[REQUIREMENT] From the entries below, output the line with "framed print [681,311,713,385]" and each following line up to and including the line with "potted plant [349,274,383,306]", exactly as written.

Object state transitions:
──────────────────────────────

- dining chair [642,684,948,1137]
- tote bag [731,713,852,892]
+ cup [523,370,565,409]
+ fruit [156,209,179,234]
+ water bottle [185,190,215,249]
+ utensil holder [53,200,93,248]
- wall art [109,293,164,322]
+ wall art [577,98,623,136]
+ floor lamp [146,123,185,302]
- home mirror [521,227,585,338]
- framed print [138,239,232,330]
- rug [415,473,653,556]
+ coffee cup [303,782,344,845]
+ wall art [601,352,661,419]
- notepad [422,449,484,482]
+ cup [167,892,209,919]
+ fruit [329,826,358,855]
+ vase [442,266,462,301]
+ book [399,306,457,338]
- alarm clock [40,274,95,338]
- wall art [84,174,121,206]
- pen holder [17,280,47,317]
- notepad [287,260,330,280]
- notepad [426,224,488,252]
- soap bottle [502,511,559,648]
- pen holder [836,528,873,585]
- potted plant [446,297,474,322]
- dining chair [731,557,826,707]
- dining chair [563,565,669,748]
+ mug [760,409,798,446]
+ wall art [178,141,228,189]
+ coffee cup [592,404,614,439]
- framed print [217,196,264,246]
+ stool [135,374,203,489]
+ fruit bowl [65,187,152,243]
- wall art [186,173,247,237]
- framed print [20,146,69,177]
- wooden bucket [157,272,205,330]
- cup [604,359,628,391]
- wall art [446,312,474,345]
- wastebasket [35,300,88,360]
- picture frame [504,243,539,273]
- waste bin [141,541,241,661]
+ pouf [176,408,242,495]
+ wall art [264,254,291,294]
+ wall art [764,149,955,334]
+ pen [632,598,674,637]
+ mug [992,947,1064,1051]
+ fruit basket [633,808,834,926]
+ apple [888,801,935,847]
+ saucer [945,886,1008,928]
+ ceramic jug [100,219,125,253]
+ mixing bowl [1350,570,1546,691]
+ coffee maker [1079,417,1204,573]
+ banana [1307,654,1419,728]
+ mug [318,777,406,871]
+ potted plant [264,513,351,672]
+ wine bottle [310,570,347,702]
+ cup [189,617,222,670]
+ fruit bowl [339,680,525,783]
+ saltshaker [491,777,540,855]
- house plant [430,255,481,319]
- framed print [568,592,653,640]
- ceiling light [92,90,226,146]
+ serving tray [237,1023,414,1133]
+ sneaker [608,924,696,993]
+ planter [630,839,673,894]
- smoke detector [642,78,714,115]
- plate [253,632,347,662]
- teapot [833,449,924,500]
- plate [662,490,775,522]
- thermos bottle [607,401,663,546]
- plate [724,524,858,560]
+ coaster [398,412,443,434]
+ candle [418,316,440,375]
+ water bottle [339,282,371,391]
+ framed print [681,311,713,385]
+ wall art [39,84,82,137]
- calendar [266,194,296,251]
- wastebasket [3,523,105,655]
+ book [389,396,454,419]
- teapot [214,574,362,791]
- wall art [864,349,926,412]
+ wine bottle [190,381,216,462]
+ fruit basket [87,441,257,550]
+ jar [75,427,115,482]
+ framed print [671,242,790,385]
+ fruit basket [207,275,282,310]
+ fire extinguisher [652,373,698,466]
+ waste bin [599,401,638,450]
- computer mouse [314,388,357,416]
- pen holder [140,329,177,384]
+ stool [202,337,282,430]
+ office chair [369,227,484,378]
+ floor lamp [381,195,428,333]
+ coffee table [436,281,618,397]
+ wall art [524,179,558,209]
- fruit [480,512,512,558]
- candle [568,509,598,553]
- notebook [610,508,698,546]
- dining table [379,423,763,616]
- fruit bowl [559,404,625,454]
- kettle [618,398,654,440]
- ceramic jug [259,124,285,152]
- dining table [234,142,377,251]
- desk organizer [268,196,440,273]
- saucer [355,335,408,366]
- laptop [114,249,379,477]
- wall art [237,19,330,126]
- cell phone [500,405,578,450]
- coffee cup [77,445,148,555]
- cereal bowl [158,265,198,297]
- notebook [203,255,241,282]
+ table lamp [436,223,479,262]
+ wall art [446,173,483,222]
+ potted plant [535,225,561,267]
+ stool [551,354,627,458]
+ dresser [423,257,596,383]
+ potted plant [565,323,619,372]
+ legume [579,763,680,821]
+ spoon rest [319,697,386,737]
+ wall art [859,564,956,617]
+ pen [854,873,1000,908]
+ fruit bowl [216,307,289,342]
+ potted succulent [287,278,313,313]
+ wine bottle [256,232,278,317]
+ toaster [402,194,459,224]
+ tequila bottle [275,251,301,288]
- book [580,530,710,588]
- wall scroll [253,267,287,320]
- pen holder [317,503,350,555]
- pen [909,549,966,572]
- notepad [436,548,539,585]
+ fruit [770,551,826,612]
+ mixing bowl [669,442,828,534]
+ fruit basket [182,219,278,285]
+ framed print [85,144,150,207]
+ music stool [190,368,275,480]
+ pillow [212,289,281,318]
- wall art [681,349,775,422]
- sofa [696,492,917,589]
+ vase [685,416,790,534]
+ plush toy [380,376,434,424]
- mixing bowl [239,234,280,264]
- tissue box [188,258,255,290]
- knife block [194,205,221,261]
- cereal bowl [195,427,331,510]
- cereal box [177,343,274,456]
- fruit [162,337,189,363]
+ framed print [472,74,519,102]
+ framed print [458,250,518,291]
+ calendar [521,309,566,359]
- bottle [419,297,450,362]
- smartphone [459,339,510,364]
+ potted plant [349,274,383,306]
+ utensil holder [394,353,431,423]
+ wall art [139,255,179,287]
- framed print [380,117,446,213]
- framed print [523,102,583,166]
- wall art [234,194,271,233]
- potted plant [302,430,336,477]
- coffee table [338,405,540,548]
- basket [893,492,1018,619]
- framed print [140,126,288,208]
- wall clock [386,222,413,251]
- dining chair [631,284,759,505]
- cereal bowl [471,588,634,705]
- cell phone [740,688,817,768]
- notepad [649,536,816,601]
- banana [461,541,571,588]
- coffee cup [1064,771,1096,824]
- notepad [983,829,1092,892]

──────────────────────────────

[RESULT FOR THIS TASK]
+ framed print [681,311,713,385]
+ wall art [39,84,82,137]
- calendar [266,194,296,251]
- wastebasket [3,523,105,655]
+ book [389,396,454,419]
- teapot [214,574,362,791]
- wall art [864,349,926,412]
+ wine bottle [190,381,216,462]
+ fruit basket [87,441,257,550]
+ jar [75,427,115,482]
+ framed print [671,242,790,385]
+ fruit basket [207,275,282,310]
+ fire extinguisher [652,373,698,466]
+ waste bin [599,401,638,450]
- computer mouse [314,388,357,416]
- pen holder [140,329,177,384]
+ stool [202,337,282,430]
+ office chair [369,227,484,378]
+ floor lamp [381,195,428,333]
+ coffee table [436,281,618,397]
+ wall art [524,179,558,209]
- fruit [480,512,512,558]
- candle [568,509,598,553]
- notebook [610,508,698,546]
- dining table [379,423,763,616]
- fruit bowl [559,404,625,454]
- kettle [618,398,654,440]
- ceramic jug [259,124,285,152]
- dining table [234,142,377,251]
- desk organizer [268,196,440,273]
- saucer [355,335,408,366]
- laptop [114,249,379,477]
- wall art [237,19,330,126]
- cell phone [500,405,578,450]
- coffee cup [77,445,148,555]
- cereal bowl [158,265,198,297]
- notebook [203,255,241,282]
+ table lamp [436,223,479,262]
+ wall art [446,173,483,222]
+ potted plant [535,225,561,267]
+ stool [551,354,627,458]
+ dresser [423,257,596,383]
+ potted plant [565,323,619,372]
+ legume [579,763,680,821]
+ spoon rest [319,697,386,737]
+ wall art [859,564,956,617]
+ pen [854,873,1000,908]
+ fruit bowl [216,307,289,342]
+ potted succulent [287,278,313,313]
+ wine bottle [256,232,278,317]
+ toaster [402,194,459,224]
+ tequila bottle [275,251,301,288]
- book [580,530,710,588]
- wall scroll [253,267,287,320]
- pen holder [317,503,350,555]
- pen [909,549,966,572]
- notepad [436,548,539,585]
+ fruit [770,551,826,612]
+ mixing bowl [669,442,828,534]
+ fruit basket [182,219,278,285]
+ framed print [85,144,150,207]
+ music stool [190,368,275,480]
+ pillow [212,289,281,318]
- wall art [681,349,775,422]
- sofa [696,492,917,589]
+ vase [685,416,790,534]
+ plush toy [380,376,434,424]
- mixing bowl [239,234,280,264]
- tissue box [188,258,255,290]
- knife block [194,205,221,261]
- cereal bowl [195,427,331,510]
- cereal box [177,343,274,456]
- fruit [162,337,189,363]
+ framed print [472,74,519,102]
+ framed print [458,250,518,291]
+ calendar [521,309,566,359]
- bottle [419,297,450,362]
- smartphone [459,339,510,364]
+ potted plant [349,274,383,306]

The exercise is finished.